→ **Trecho fornecido**
+-------+
Está estabelecido assim o desencontro entre o que saiu lá fora e retorna com uma outra visão dos objetos e os que nunca saíram do ambiente sombrio e só possuem as impressões das imagens projetadas no fundo da caverna.

(...) este quadro (...) deve agora aplicar-se a tudo quanto dissemos anteriormente, comparando o mundo visível através dos olhos à caverna da prisão, e a luz da fogueira que lá existia à força do Sol. Quanto à subida ao mundo superior e à visão do que lá se encontra, se a tomares como a ascensão da alma ao mundo inteligível, não iludirás a minha expectativa, já que é teu desejo conhecê-la. O Deus sabe se ela é verdadeira. Pois, segundo entendo, no limite do cognoscível é que se avista, a custo, a idéia do Bem; e, uma vez avistada, compreende-se que ela é para todos a causa de quanto há de justo e belo; que, no mundo visível, foi ela que criou a luz, da qual é senhora; e que, no mundo inteligível, é ela a senhora da verdade e da inteligência, e que é preciso vê-la para se ser sensato na vida particular e pública. (...)[11]

Deixemos a finalização sublime da alegoria aberta à interpretação do leitor. A leitura da alegoria da caverna é sempre provocadora da reflexão de quem tenta decifrá-la.
+-------+
→ **Registros fornecidos**

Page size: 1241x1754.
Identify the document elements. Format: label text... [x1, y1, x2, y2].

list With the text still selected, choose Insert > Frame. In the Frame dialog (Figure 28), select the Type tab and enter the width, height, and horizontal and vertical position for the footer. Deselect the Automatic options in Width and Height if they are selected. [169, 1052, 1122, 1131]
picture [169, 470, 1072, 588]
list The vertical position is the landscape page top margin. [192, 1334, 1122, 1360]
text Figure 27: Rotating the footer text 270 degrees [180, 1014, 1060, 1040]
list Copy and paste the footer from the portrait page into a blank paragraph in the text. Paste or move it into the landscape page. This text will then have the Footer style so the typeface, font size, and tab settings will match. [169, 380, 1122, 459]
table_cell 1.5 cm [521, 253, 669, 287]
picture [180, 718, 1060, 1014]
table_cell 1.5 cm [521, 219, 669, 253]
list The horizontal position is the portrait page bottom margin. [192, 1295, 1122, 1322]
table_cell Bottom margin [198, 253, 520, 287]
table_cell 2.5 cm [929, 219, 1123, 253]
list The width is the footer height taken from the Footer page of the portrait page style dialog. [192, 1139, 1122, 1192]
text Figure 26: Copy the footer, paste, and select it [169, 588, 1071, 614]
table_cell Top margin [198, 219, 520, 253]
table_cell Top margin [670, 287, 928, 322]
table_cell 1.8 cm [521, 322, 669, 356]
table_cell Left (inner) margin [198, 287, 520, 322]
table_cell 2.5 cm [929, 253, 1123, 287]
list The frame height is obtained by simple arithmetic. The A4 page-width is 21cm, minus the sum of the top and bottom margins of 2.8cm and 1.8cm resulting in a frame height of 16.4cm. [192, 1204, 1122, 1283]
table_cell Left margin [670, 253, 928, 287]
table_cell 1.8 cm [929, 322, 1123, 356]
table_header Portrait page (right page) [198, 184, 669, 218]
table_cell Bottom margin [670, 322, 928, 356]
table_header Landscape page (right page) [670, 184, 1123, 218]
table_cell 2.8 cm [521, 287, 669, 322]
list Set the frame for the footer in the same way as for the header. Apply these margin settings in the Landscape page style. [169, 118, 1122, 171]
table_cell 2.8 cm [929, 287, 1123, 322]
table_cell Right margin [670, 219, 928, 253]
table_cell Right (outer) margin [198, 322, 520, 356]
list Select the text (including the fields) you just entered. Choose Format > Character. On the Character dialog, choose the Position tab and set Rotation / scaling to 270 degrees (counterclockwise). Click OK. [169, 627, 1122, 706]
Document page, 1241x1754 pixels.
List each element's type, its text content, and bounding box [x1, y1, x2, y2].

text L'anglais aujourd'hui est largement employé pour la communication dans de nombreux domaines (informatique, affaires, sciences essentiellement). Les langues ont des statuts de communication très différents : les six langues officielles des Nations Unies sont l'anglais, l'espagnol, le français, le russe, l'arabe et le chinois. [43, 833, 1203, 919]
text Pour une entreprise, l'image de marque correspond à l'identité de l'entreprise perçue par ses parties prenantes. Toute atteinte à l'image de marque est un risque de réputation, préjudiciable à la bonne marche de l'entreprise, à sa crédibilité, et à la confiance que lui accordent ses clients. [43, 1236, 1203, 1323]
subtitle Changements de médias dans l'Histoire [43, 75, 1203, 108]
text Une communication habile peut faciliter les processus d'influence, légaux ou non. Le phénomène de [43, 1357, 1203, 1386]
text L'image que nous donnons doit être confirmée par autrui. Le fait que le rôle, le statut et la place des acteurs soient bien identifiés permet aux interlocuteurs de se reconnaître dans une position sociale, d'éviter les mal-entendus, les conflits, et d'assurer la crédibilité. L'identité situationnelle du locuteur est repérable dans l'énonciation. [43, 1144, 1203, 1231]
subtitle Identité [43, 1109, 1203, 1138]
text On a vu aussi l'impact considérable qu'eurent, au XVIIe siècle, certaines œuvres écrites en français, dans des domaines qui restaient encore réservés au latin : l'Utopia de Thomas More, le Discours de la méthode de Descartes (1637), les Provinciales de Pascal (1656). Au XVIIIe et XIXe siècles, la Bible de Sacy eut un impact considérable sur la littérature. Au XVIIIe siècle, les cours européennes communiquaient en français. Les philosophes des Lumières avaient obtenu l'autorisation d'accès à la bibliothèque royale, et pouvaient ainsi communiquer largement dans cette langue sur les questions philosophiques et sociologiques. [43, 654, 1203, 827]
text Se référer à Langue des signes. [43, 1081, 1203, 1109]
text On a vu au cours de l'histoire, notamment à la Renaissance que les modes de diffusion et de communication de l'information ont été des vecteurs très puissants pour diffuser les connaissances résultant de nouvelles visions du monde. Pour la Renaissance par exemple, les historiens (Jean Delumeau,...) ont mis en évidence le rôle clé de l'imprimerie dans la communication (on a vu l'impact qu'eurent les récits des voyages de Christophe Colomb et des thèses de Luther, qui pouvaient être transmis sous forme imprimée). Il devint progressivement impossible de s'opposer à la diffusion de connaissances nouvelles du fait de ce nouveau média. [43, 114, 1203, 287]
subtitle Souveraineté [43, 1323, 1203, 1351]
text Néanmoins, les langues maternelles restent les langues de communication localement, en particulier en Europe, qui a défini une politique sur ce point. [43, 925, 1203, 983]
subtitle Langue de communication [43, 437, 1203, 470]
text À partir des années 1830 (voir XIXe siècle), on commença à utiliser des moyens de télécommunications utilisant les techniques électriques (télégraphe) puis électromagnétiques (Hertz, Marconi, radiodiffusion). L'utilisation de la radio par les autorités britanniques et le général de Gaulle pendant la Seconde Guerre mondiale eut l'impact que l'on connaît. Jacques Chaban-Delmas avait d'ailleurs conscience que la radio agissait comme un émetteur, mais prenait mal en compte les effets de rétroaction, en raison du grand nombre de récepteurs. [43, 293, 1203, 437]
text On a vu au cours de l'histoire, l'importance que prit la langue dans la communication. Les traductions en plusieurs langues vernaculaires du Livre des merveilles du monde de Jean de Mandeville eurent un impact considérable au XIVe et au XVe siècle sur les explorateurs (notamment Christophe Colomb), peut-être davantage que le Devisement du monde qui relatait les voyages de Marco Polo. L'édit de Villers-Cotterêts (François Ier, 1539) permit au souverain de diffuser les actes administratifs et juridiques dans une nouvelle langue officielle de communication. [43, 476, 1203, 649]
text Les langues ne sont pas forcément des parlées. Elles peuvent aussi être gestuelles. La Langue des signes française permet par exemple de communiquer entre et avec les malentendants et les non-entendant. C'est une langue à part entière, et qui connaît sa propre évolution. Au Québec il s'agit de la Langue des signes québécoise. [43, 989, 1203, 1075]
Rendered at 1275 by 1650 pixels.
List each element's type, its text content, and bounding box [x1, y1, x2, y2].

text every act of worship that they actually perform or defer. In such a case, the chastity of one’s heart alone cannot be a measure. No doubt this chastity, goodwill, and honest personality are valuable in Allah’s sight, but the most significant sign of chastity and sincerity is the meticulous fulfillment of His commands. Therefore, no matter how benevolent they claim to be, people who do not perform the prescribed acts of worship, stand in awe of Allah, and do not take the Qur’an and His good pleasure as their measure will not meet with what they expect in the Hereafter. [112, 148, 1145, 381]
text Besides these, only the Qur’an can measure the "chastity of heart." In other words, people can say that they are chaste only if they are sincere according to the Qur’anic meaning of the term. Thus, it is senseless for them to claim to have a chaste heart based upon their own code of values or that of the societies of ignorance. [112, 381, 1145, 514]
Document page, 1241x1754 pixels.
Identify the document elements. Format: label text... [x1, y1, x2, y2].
+-------+
→ **Instrução da tarefa**
Transcreva, do trecho sobre a alegoria da caverna, a passagem que vai de "Deixemos a finalização" até "quem tenta decifrá-la.". Os registros não têm relação alguma com o trecho.

→ **Resultado do exercício**
Deixemos a finalização sublime da alegoria aberta à interpretação do leitor. A leitura da alegoria da caverna é sempre provocadora da reflexão de quem tenta decifrá-la.